ChemDelta Bavaria - Titelbild

6. Februar 2018 - Passauer Neu Presse

ChemDelta Bavaria bei Allianz für Bahnanbindung an den Flughafen

Immerhin: Am Flughafen beginnen die Arbeiten in Richtung Erding – Hoffnung auf Ringschluss in wenigen Jahren

München/Region.
Das Ziel ist klar. Seit Jahrzehnten ist es versprochen. Nur der Fortschritt ist langsam, wenngleich in einzelnen Abschnitten doch greifbar. Südostoberbayern soll leistungsfähiger per Bahn an München, an Salzburg und vor allem auch an den Münchner Flughafen angebunden werden.

Gestern präsentierte die Initiative Airport-Bahn, vor rund 15 Jahren vor allem von Mühldorfs Landrat Georg Huber stark forciert, den dringenden Ausbaubedarf und aktuellen Sachstand der Planungen und Arbeiten für die ABS 38 und die seit langem gewünschte Anbindung an den Flughafen München über „Walpertskirchner Spange“ und „Erdinger Ringschluss“.

Die Initiative, ursprünglich vor allem von der Flughafengesellschaft, von den Kreisen Mühldorf und Altötting unterstützt, hat mittlerweile nicht nur weitere Landkreise als Mitstreiter gewonnen, sondern auch die Lufthansa, die Initiative ChemDelta Bavaria und die Initiative S-Bahn-Bündnis Ost, die eine Anbindung des Messegeländes Riem an den S-Bahnstrang zwischen Markt Schwaben und München fordert.
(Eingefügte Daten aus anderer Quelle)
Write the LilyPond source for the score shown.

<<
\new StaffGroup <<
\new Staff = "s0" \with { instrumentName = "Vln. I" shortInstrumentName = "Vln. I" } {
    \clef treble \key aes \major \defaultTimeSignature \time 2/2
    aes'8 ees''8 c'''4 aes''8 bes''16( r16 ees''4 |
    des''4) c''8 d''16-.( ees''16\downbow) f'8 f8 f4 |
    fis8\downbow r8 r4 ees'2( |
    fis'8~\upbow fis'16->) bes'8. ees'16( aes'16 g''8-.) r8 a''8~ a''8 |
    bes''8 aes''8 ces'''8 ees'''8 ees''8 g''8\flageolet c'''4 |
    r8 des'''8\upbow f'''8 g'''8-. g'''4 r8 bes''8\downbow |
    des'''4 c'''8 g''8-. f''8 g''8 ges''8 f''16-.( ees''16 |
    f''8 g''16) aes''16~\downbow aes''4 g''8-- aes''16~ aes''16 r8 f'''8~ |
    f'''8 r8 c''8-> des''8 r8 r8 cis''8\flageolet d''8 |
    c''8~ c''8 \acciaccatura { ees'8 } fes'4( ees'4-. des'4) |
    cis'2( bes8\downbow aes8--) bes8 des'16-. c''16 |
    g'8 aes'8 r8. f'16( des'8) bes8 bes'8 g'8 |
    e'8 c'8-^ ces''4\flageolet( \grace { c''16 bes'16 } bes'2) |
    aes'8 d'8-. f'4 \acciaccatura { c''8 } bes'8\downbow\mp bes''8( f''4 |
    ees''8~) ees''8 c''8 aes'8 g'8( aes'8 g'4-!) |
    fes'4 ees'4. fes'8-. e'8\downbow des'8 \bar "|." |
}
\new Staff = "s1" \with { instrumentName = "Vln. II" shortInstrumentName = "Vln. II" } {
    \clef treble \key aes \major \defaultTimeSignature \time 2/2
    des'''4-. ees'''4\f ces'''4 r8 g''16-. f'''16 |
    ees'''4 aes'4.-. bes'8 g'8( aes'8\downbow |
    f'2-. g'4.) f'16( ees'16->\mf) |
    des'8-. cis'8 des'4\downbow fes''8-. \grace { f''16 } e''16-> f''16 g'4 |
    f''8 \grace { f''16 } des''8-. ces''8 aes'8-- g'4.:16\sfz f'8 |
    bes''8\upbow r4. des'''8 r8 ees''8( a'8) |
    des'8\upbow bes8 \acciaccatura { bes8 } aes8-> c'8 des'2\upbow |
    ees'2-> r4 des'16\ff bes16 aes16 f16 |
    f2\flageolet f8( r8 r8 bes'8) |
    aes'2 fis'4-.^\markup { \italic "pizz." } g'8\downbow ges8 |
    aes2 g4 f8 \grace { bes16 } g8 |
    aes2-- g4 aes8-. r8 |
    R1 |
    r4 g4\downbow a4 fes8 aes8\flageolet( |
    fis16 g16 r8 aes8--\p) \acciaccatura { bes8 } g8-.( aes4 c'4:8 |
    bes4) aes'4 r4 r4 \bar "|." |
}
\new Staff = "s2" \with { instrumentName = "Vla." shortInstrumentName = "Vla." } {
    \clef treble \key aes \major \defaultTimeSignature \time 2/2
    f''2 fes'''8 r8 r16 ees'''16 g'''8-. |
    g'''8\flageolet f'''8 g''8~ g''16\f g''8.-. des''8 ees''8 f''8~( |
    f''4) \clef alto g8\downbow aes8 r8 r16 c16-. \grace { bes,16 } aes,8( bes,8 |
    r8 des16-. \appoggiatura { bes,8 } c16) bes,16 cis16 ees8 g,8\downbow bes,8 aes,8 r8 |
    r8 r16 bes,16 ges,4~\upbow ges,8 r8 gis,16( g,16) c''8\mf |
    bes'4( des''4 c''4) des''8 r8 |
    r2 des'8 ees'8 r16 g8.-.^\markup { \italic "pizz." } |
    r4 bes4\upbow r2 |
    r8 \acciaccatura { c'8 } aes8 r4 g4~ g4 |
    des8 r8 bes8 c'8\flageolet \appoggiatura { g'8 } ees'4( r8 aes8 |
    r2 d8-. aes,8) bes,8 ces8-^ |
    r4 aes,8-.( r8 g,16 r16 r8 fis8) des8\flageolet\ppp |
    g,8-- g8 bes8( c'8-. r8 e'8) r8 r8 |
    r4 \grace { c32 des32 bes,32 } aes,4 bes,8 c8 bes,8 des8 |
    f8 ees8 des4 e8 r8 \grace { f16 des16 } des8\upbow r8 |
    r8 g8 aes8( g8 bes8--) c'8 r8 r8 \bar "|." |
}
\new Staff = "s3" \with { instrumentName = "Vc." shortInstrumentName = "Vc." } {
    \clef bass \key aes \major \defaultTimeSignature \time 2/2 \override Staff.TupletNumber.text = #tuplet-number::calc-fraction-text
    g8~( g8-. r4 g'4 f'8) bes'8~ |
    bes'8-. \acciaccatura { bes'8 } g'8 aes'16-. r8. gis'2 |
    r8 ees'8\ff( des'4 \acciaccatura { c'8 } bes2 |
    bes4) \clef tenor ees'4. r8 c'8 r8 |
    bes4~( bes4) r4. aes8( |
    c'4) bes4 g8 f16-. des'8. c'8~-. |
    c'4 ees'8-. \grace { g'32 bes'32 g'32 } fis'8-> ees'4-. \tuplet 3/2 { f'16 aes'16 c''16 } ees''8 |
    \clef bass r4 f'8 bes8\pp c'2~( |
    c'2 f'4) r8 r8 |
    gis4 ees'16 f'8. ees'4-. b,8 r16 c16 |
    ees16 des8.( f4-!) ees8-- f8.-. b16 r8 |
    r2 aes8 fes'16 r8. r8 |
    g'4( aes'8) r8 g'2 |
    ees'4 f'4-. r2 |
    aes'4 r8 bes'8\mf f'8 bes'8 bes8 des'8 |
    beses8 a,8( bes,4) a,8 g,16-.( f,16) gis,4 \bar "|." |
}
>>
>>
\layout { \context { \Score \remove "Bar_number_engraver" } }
Konkrete Ergebnisse im Streben nach einer besseren Anbindung des Münchner Flughafen stellte gestern FMG-Geschäftsführer Dr. Kerkloh vor. Gegen Ende des Jahres wird immerhin die Regionalbahnanbindung an die Landshuter Strecke in Betrieb gehen und für den Bau des Erdinger Ringschlusses laufen bereits im Osten des Flughafen- geländes die ersten Arbeiten. Die Flughafengesellschaft geht hier mit rund 100 Millionen Eurio in Vorleistung. Ein konkreter Fertigstellungstermin des Lückenschlusses zwischen Flughafen und Erdinger S-Bahnhof steht noch nicht fest. Aber so Mitte der 20er Jahre werde damit gerechnet, erklärte Kerkloh. Der Weiterbau der seit Bauphase des Flughafens geforderten Anbindung des Erdinger Ringschlusses an die Stammstrecke von München über Mühldorf nach Salzburg wird augenblicklich noch nicht terminiert.

Zu Beginn des jungen Jahrtausends war bereits ein Betriebsbeginn deutlich vor 2020 in Aussicht gestellt, dann aber wieder kassiert worden. Jetzt stehen die Planungsarbeiten im Vorlauf für die Walpertskirchner Spange wieder auf Neustart. Zuständig für diesen Abschnitt, wie für den Ringschluss zwischen Erding und Flughafen ist der Freistaat Bayern, vertreten durch die Autobahndirektion Südbayern.

Die Argumente für die Anbindung des Flughafens an die Region sind altbekannt. Es geht um die Erreichbarkeit der Arbeitsplätze mit öffentlichen Verkehrsmitteln, um die Erreichbarkeit der Flüge des zum Drehkreuz aufgestiegenen Münchner Flughafens bequem per Bahn aus dem Hinterland bis ins südwestliche Niederbayern und in den Salzburger Raum, aber auch um eine effiziente und umweltfreundliche Anbindung des Messezentrums mit zahlreichen Weltleitmessen an den Flughafen. Deutlich sichtbar ist mittlerweile auch der Ausbaubedarf der Stammstrecke „ABS 38“, um den wachsenden Güterverkehr ins und aus dem Bayerischen Chemiedreieck zu bewältigen Heimatwirtschaft berichtete dazu in den jüngsten Ausgaben mehrmals.